SUPPLIED MATERIAL:

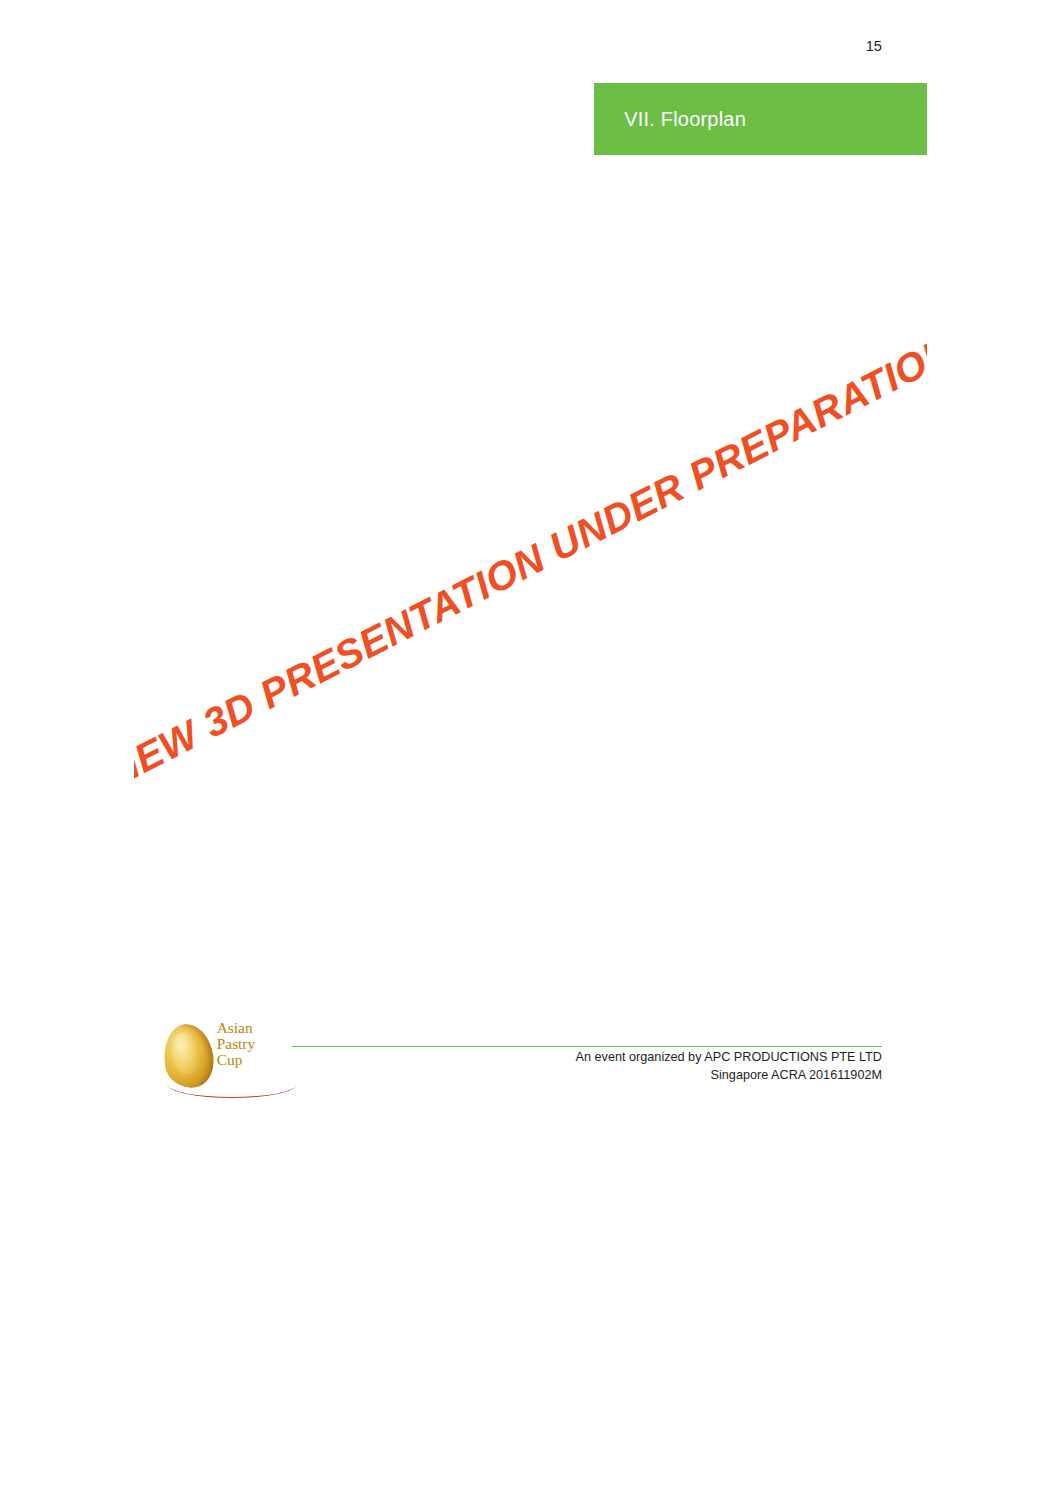15
VII. Floorplan
New 3D presentation under preparation
An event organized by APC PRODUCTIONS PTE LTD
Singapore ACRA 201611902M
Asian Pastry Cup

YOUR INSTRUCTIONS: The whole of the data needs to be copied word for word, though not its pictures.

EXPECTED ANSWER:
15
VII. Floorplan
New 3D presentation under preparation
An event organized by APC PRODUCTIONS PTE LTD
Singapore ACRA 201611902M
Asian Pastry Cup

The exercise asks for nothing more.